----- Extracted text -----

We’re not going to beat around the bush – we’ve had a really hard time writing a recap of the 2023 Blue Ridge Rock Festival.
By now, everyone out there in internet land has seen the TikTok’s, the stories, the posts and the photos from various people. We want to be as unbiased as we possibly can, but we are ONLY speaking to our experience at this years festival. To be clear – if we did not personally witness something, we will not speak on it. We do not want to discount anyone’s experience at the festival, and we are well aware that everyone had different challenges depending on their situation, but we will also not help spread rumors and half-truths. We also apparently need to state for the record and for clarity: we received NO financial compensation from Blue Ridge, the media group, or any other entity associated with this festival. We are not being paid for this review, we were not paid to attend, we were not paid to photograph any bands. Our media and photo credentials granted us general access wristbands to the festival, and we purchased camping and early entry camping on our own. Also, this post has no photos. If you’re looking for the media coverage, click here.
Now that that is out of the way:
Tuesday, September 5:
We arrived to early camping check in around 4:30 pm. There was a line of vehicles in front of us, but it was moving at a steady pace and we noticed significantly more staff on the road directing people through multiple checkpoints. Security at the venue was quick and efficient, and from the time we entered the actual “line” to the time we were cleared to enter the racetrack was short – less than 20 minutes. There was a small snafu about directing us to where we were supposed to actually camp (that ended up being a blessing in disguise) but by 6 pm we were fully set up in Mosher Meadows next to some great neighbors, excited to grab credentials the next day, and start the pre-party excitement. Our tent site was actually very close to where we set up in 2022, and it was a strange feeling of “coming home” in a way. We drifted off to sleep to the calls of “Fuckin’ Slayer!” in the distance.
Wednesday, September 6:
Campers started coming in early! The bustle and general excitement was hovering in the air, and I think I had a perma-grin most of the morning watching friends reconnect. (There really is nothing like watching two giant, bearded dudes scoop each other into bear hugs) We popped out our little Coleman stove (this thing is a lifesaver) had a great breakfast with some hot coffee, and then started coordinating to find the credentials office to pick up our bands. We could tell the day was going to be hot and humid, and the goal was to get back to the campsite early enough to prepare for the pre-party show in the afternoon. This, surprisingly, turned out to be our first adventure. One of our media friends had dropped a pin for us earlier and we started out on the trek to find this elusive building. All of the staff we came across were as helpful as the could be, and even if they weren’t exactly sure which way we should be headed they were happy to radio ahead and point us in the right direction. Three miles, a half gallon of water, and several Banana Bags later, and we arrived at the credentials office. Security was kind enough to give us a ride back to our site as the day was just getting progressively warmer, and we spent some time at Camp OMG planning out our pre-party coverage and organizing our weekend.

----- Source material -----

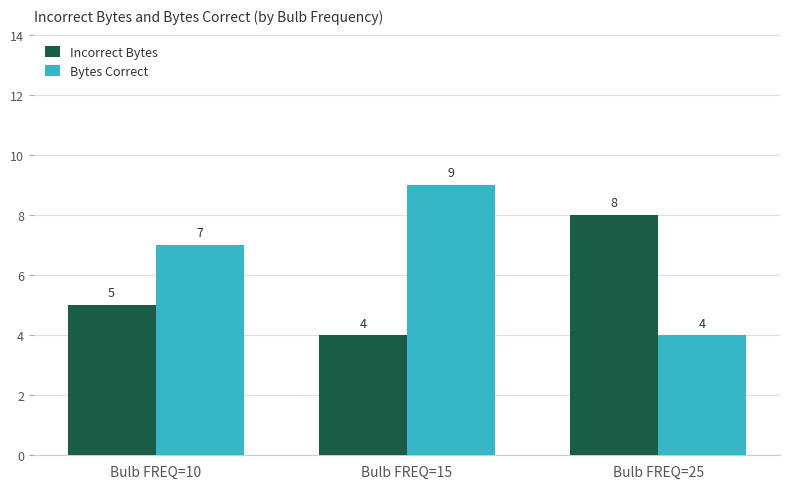

What are all the series names shown in the legend?

Incorrect Bytes, Bytes Correct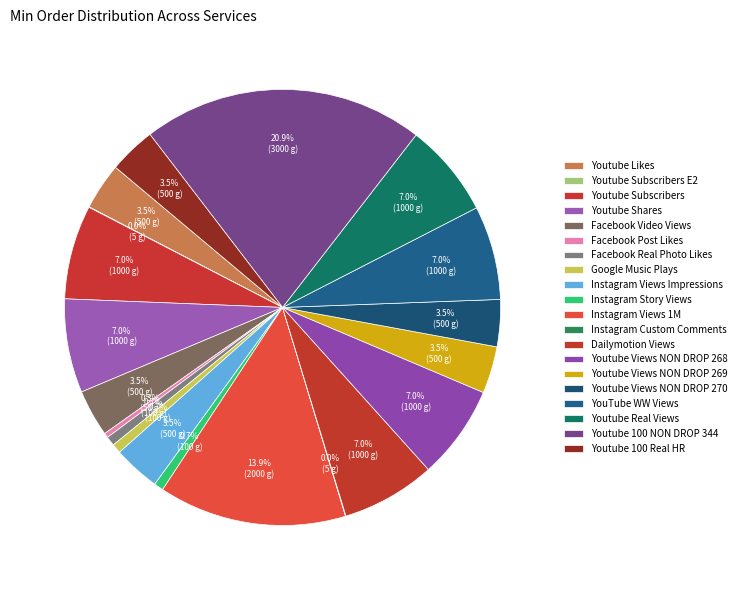

Does Youtube Subscribers E2 represent more than half of the total?

No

-----

- _Required work_
1. List the things the festival recap above says the writers were not paid for.
2. According to the festival recap above, are these statements true? Answer yes or no for each, and quote the words that decide it.
(a) The writers reached early camping check-in at about 4:30 pm on Tuesday.
(b) The writers' media credentials covered their camping.
(c) The writers walked two miles to reach the credentials office.

- _Solved problems_
1.
- This review
- Attending the festival
- Photographing any bands

2.
(a) Yes: "We arrived to early camping check in around 4:30 pm."
(b) No: "we purchased camping and early entry camping on our own."
(c) No: "Three miles, a half gallon of water, and several Banana Bags later, and we arrived at the credentials office."